• _WORK REQUEST_
From the data below, set down exactly the lines between the one holding "[provisionedplan]: provisionedplan.md" and the one holding "[rfc 822]: https://tools.ietf.org/html/rfc822", inclusive, and no others.

• _THE RECORDS_
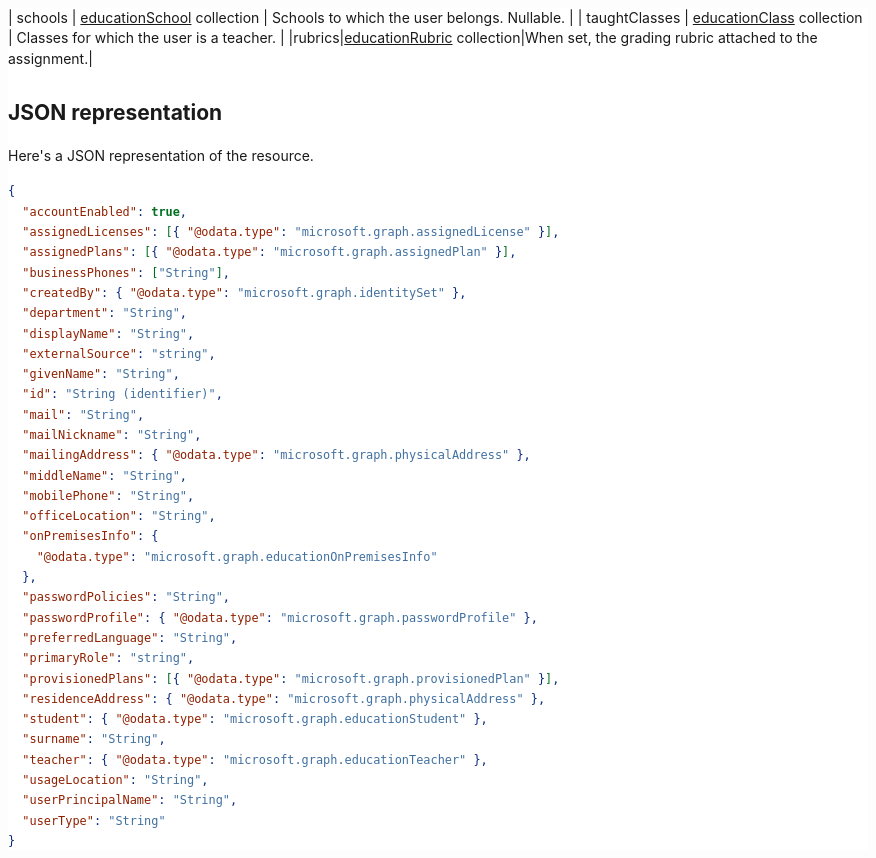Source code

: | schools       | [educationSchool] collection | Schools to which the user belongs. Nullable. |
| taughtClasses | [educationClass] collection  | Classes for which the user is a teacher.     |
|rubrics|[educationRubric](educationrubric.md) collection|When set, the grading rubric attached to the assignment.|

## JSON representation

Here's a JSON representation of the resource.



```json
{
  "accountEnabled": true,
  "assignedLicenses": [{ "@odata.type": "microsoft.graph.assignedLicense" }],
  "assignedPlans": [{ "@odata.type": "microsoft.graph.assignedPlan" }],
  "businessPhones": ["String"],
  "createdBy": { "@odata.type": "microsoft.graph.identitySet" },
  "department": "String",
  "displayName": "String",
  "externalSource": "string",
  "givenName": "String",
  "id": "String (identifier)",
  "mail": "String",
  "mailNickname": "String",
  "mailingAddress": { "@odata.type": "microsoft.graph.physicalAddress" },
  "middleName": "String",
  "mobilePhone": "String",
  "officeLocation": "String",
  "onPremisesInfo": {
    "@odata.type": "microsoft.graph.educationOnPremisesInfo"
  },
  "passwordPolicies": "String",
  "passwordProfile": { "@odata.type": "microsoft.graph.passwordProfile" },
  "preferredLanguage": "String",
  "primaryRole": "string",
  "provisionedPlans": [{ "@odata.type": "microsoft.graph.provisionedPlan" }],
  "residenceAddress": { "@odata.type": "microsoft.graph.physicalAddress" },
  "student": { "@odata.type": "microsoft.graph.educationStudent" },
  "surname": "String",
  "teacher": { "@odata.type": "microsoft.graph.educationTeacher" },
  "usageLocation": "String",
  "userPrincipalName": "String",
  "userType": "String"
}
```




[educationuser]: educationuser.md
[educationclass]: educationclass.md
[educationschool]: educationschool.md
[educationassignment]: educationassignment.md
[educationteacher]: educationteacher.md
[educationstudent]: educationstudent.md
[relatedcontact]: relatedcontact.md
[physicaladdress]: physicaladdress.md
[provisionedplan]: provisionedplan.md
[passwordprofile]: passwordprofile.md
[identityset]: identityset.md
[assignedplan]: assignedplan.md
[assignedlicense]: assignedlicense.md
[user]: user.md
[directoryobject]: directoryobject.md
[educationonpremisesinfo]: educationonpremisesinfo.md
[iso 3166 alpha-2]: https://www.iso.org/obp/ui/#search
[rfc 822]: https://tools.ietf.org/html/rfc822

---

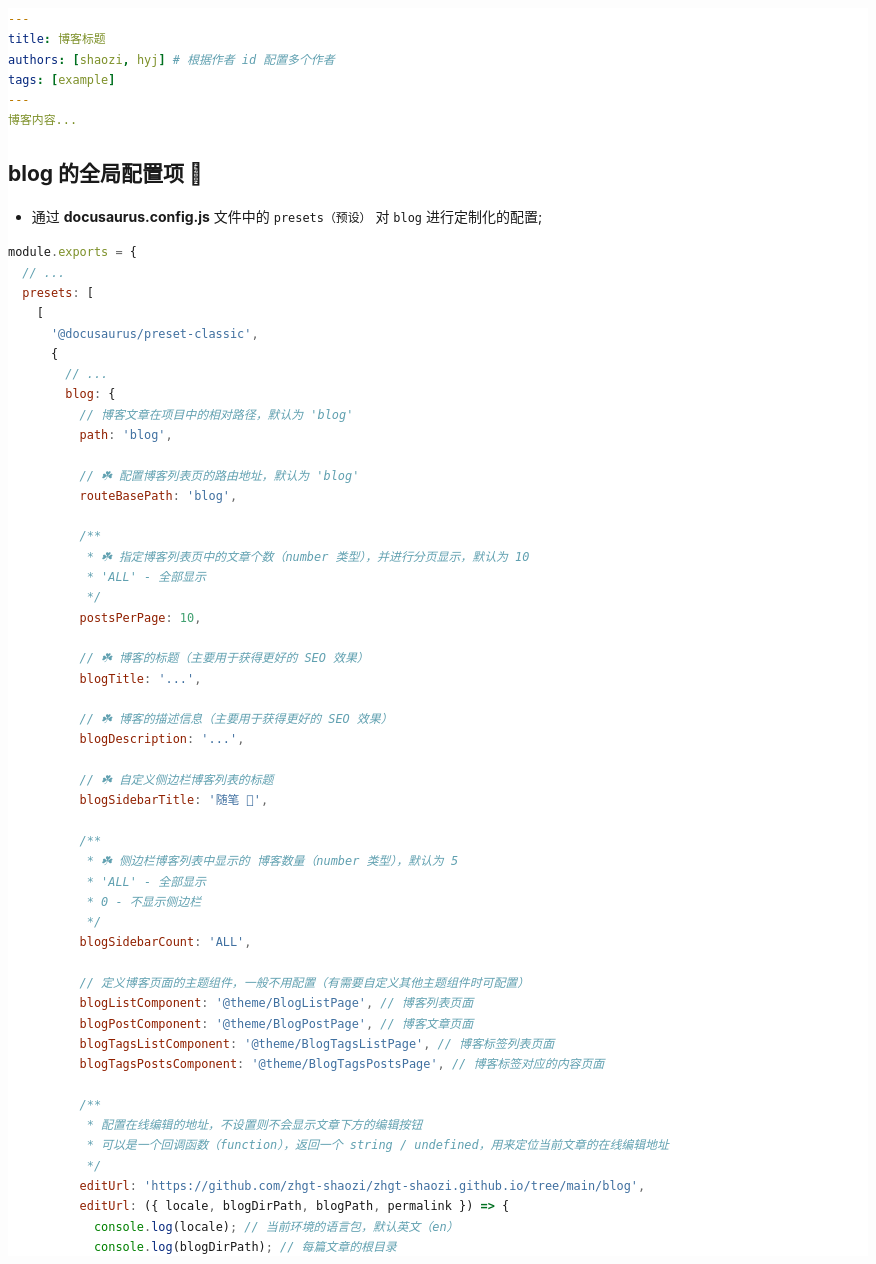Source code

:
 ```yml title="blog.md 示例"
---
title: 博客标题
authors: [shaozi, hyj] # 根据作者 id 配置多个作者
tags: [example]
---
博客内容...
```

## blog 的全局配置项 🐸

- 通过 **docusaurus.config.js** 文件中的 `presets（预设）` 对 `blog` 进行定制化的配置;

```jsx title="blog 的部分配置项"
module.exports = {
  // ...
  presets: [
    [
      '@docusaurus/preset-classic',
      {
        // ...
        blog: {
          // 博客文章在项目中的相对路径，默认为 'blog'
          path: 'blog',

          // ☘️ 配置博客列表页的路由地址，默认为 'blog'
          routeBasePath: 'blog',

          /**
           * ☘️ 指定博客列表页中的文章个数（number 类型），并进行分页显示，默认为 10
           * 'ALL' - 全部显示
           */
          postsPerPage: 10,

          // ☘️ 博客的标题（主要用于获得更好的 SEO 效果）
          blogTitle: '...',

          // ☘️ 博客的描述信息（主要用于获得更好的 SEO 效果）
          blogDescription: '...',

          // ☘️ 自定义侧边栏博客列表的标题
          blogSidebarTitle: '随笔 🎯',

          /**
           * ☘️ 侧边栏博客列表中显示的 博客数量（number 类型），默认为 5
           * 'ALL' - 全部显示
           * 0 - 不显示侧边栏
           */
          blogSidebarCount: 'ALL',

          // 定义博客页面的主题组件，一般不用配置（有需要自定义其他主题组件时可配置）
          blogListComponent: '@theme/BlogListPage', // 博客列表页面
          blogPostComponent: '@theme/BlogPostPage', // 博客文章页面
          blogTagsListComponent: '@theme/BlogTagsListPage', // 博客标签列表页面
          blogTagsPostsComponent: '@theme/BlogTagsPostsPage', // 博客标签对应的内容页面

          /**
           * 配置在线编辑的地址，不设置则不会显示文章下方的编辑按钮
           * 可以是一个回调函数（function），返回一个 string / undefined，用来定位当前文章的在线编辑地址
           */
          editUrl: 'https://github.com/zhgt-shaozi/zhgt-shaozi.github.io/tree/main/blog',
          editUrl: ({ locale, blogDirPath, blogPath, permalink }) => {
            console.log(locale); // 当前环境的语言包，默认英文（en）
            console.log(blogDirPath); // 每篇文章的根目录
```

• _SOLUTION TO THIS TASK_
[provisionedplan]: provisionedplan.md
[passwordprofile]: passwordprofile.md
[identityset]: identityset.md
[assignedplan]: assignedplan.md
[assignedlicense]: assignedlicense.md
[user]: user.md
[directoryobject]: directoryobject.md
[educationonpremisesinfo]: educationonpremisesinfo.md
[iso 3166 alpha-2]: https://www.iso.org/obp/ui/#search
[rfc 822]: https://tools.ietf.org/html/rfc822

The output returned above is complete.